| Directions for this task |
The lines to copy are those holding the string "Data" in the entries below.

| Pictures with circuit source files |
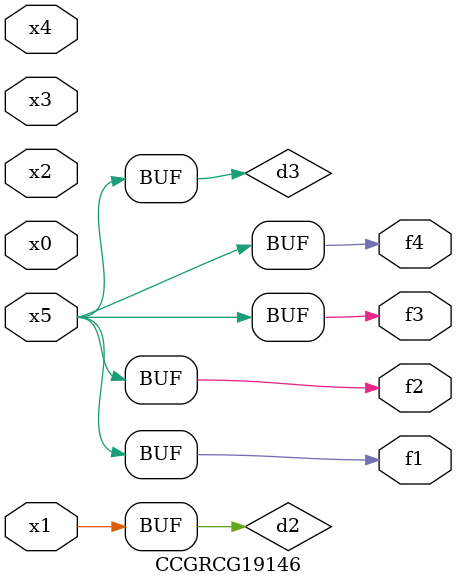
<source format=v>
module CCGRCG19146(
	input x0, x1, x2, x3, x4, x5,
	output f1, f2, f3, f4
);

	wire d1, d2, d3;

	not (d1, x5);
	or (d2, x1);
	xnor (d3, d1);
	assign f1 = d3;
	assign f2 = d3;
	assign f3 = d3;
	assign f4 = d3;
endmodule

</source>
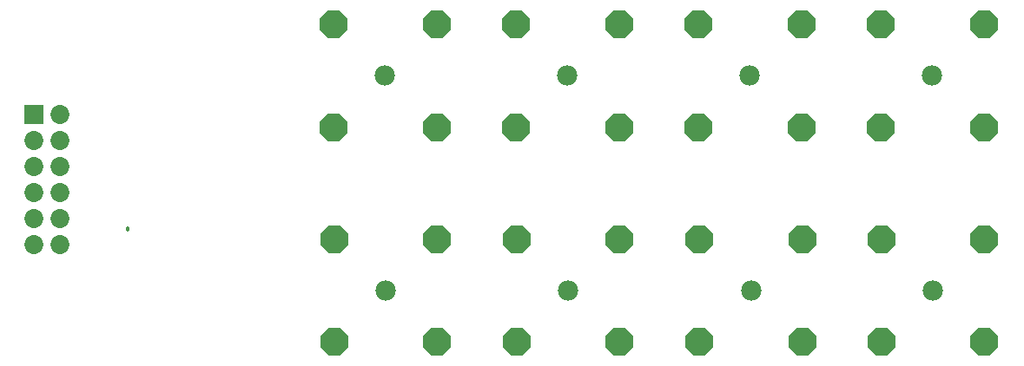
<source format=gbs>
G04 Layer_Color=16711935*
%FSLAX25Y25*%
%MOIN*%
G70*
G01*
G75*
%ADD23C,0.07296*%
%ADD24R,0.07296X0.07296*%
%ADD25C,0.07800*%
%ADD26P,0.11690X8X202.5*%
%ADD27C,0.01800*%
D23*
X125000Y435000D02*
D03*
X115000D02*
D03*
X125000Y445000D02*
D03*
X115000D02*
D03*
X125000Y455000D02*
D03*
X115000D02*
D03*
X125000Y465000D02*
D03*
X115000D02*
D03*
X125000Y475000D02*
D03*
X115000D02*
D03*
X125000Y485000D02*
D03*
D24*
X115000D02*
D03*
D25*
X250000Y417199D02*
D03*
X320000D02*
D03*
X390200D02*
D03*
X460000D02*
D03*
X459800Y499800D02*
D03*
X389800D02*
D03*
X319800D02*
D03*
X249800D02*
D03*
D26*
X269800Y436999D02*
D03*
X230200D02*
D03*
X269800Y397399D02*
D03*
X230200D02*
D03*
X339800Y436999D02*
D03*
X300200D02*
D03*
X339800Y397399D02*
D03*
X300200D02*
D03*
X410000Y436999D02*
D03*
X370400D02*
D03*
X410000Y397399D02*
D03*
X370400D02*
D03*
X479800Y436999D02*
D03*
X440200D02*
D03*
X479800Y397399D02*
D03*
X440200D02*
D03*
X440000Y480000D02*
D03*
X479600D02*
D03*
X440000Y519600D02*
D03*
X479600D02*
D03*
X370000Y480000D02*
D03*
X409600D02*
D03*
X370000Y519600D02*
D03*
X409600D02*
D03*
X300000Y480000D02*
D03*
X339600D02*
D03*
X300000Y519600D02*
D03*
X339600D02*
D03*
X230000Y480000D02*
D03*
X269600D02*
D03*
X230000Y519600D02*
D03*
X269600D02*
D03*
D27*
X151000Y441000D02*
D03*
M02*

</source>
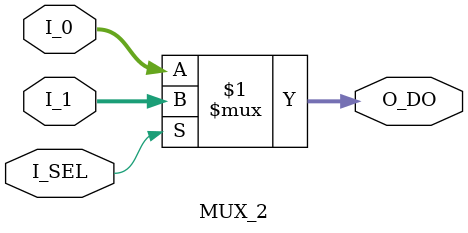
<source format=v>
/* 
 * MUX 2 to 1
 * Copyright (C) 2020, Jaeseok Heo (jseok.heo@gmail.com)
 * 
 * Description:
 * History:              
 *          2020.11.29 - Initial release
 */

module MUX_2
#(
    parameter DW = 32   // Data Width
)
(
     input [DW-1:0] I_0
    ,input [DW-1:0] I_1
    ,input          I_SEL

    ,output [DW-1:0] O_DO    // Data Out
);
					
    assign O_DO = (I_SEL) ? I_1 : I_0;

endmodule

</source>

| Reply |
    parameter DW = 32   // Data Width
    ,output [DW-1:0] O_DO    // Data Out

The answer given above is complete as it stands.